Translate eugenics into Spanish

plural noun

treated as singular
  • The study of how to arrange reproduction within a human population to increase the occurrence of heritable characteristics regarded as desirable. Developed largely by Sir Francis Galton as a method of improving the human race, eugenics was increasingly discredited as unscientific and racially biased during the 20th century, especially after the adoption of its doctrines by the Nazis in order to justify their treatment of Jews, disabled people, and other minority groups.

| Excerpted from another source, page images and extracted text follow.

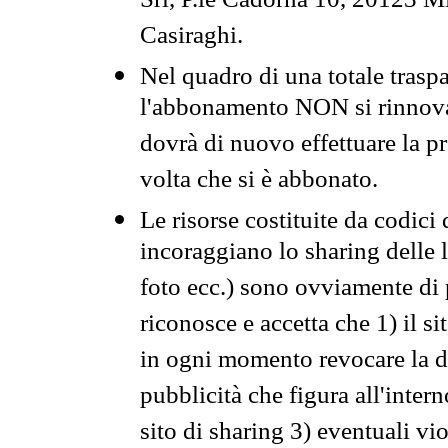
Srl, P.le Cadorna 10, 20123 Mi
Casiraghi.
Nel quadro di una totale traspa
l'abbonamento NON si rinnova 
dovrà di nuovo effettuare la 
volta che si è abbonato.
Le risorse costituite da codici
incoraggiano lo sharing delle l
foto ecc.) sono ovviamente di pr
riconosce e accetta che 1) il s
in ogni momento revocare la dis
pubblicità che figura all'intern
sito di sharing 3) eventuali vi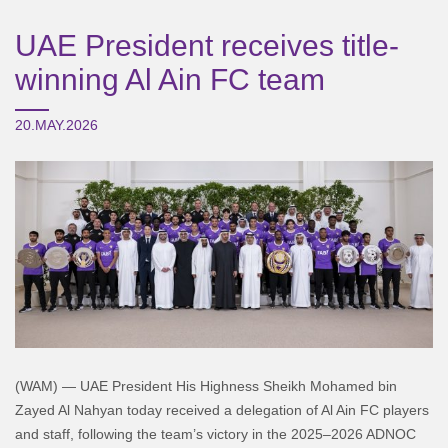
UAE President receives title-
winning Al Ain FC team
20.MAY.2026
(WAM) — UAE President His Highness Sheikh Mohamed bin
Zayed Al Nahyan today received a delegation of Al Ain FC players
and staff, following the team’s victory in the 2025–2026 ADNOC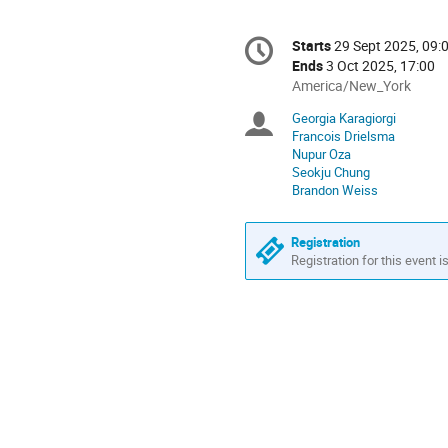
Conference
Starts
29 Sept 2025, 09:
Date/Time
information
Ends
3 Oct 2025, 17:00
All
America/New_York
times
Georgia Karagiorgi
Chairpersons
are
Francois Drielsma
in
Nupur Oza
America/New_York
Seokju Chung
Brandon Weiss
Registration
Registration for this event i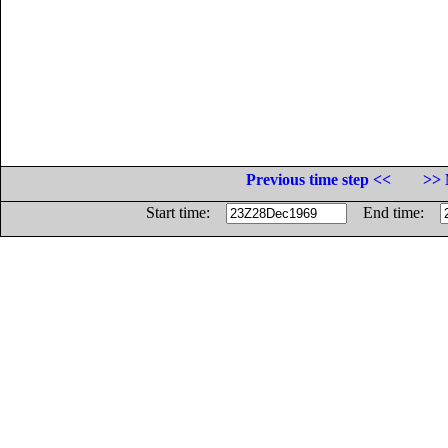
Previous time step <<
>> 
Start time:
End time: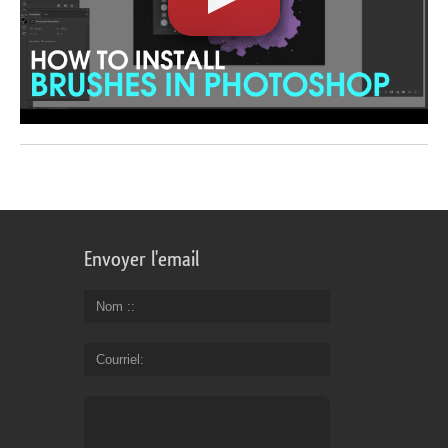
Envoyer l'email
Nom :
Courriel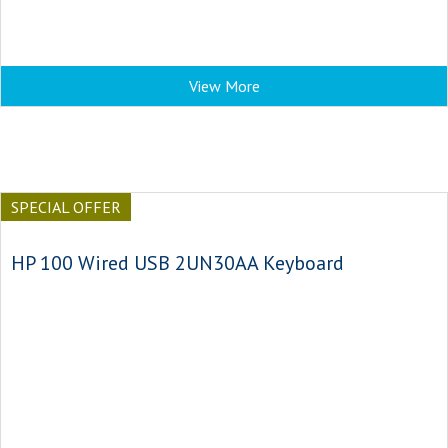
View More
SPECIAL OFFER
HP 100 Wired USB 2UN30AA Keyboard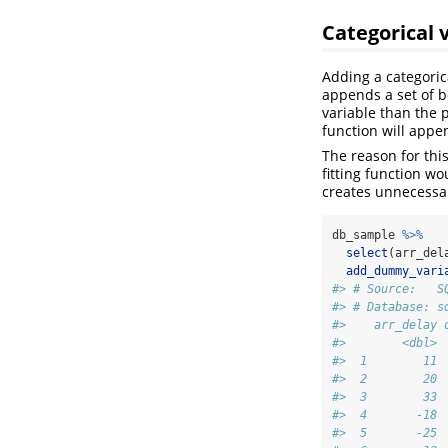
Categorical 
Adding a categoric
appends a set of b
variable than the p
function will appe
The reason for thi
fitting function w
creates unnecessa
db_sample 
%>%
select
(arr_del
add_dummy_vari
#> # Source:   S
#> # Database: s
#>    arr_delay 
#>        <dbl> 
#>  1        11 
#>  2        20 
#>  3        33 
#>  4       -18 
#>  5       -25 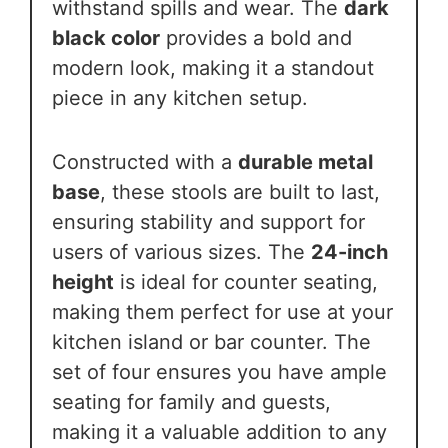
withstand spills and wear. The
dark
black color
provides a bold and
modern look, making it a standout
piece in any kitchen setup.
Constructed with a
durable metal
base
, these stools are built to last,
ensuring stability and support for
users of various sizes. The
24-inch
height
is ideal for counter seating,
making them perfect for use at your
kitchen island or bar counter. The
set of four ensures you have ample
seating for family and guests,
making it a valuable addition to any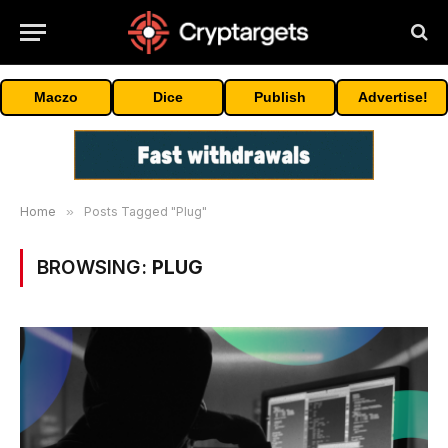
Maczo
Dice
Publish
Advertise!
Home
»
Posts Tagged "Plug"
BROWSING:
PLUG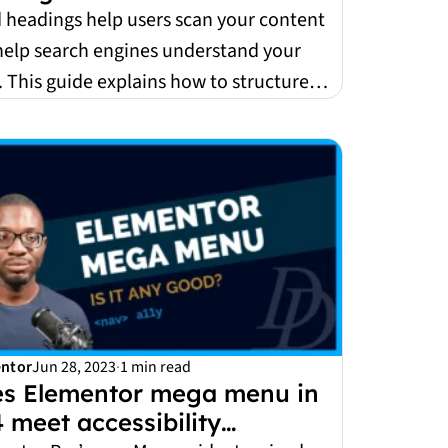
 headings help users scan your content
help search engines understand your
 This guide explains how to structure
accessibl...
ntor
Jun 28, 2023
·
1 min read
s Elementor mega menu in
4 meet accessibility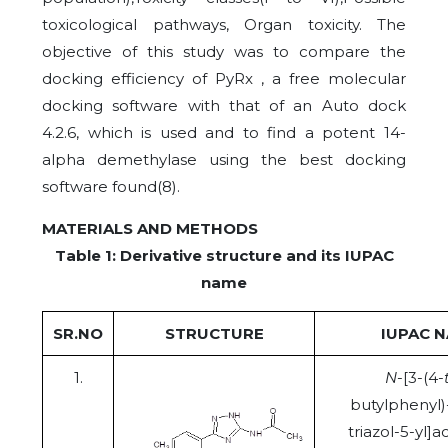
toxicological pathways, Organ toxicity. The
objective of this study was to compare the
docking efficiency of PyRx , a free molecular
docking software with that of an Auto dock
4.2.6, which is used and to find a potent 14-
alpha demethylase using the best docking
software found(8).
MATERIALS AND METHODS
Table 1: Derivative structure and its IUPAC
name
SR.NO
STRUCTURE
IUPAC 
1.
N
-[3-(4-
butylphenyl)
triazol-5-yl]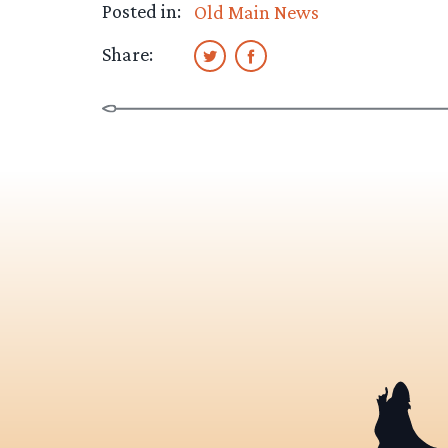
Posted in:
Old Main News
Share:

    ‘In Erlangen, the University keenly promoted the science of eugenics.’
    • ‘Once you've got regulated breeding, it's a short skip to selective breeding - eugenics.’
    • ‘He devoted the latter part of his life to eugenics, i.e. improving the physical and mental makeup of the human species by selected parenthood.’
    • ‘Not today, anyway, though there have been times when it has: social Darwinism and eugenics made claims like that.’
    • ‘After World War I they were less sanguine about progress and more inclined to the hereditarian pessimism of eugenics.’
    • ‘Just to stop us getting too excited, we were cautioned by stories of eugenics and mutant pigs.’
    • ‘Racism and eugenics were very popular among Leftists in Hitler's day.’
    • ‘Clearly, contemporary views of heritability are populist market eugenics in a new form.’
    • ‘In the United States in recent years, interest in eugenics has centered around genetic screening.’
    • ‘And as you know eugenics is defined as the science of improving the qualities of the human race.’
    • ‘As the explosion in genetic research continued, the temptation of eugenics grew ever more alluring.’
    • ‘Although critics insist that eugenics was based on bad science, they often ignore the link to evolution.’
    • ‘It is easy to criticise the premarital medical examination on grounds of human rights, control, oppression, and eugenics.’
    • ‘He believes the history of eugenics is the history of government out of control, not geneticists.’
    • ‘A world not only of eugenics, but also of tight government control over all aspects of human reproduction.’
    • ‘His enduring fame, or infamy, rests on eugenics, which means, crudely, the selective breeding of humans.’
    • ‘Not only was eugenics said to be good science, it was also supported by Scripture.’
    • ‘It was a drastic form of eugenics, a desire to improve the race by eliminating genetic defects.’
    • ‘An example is the notion of eugenics, a painful memory in the history of science.’
    • ‘But the origin of eugenics was simply a desire to increase the odds that a child would be born healthy.’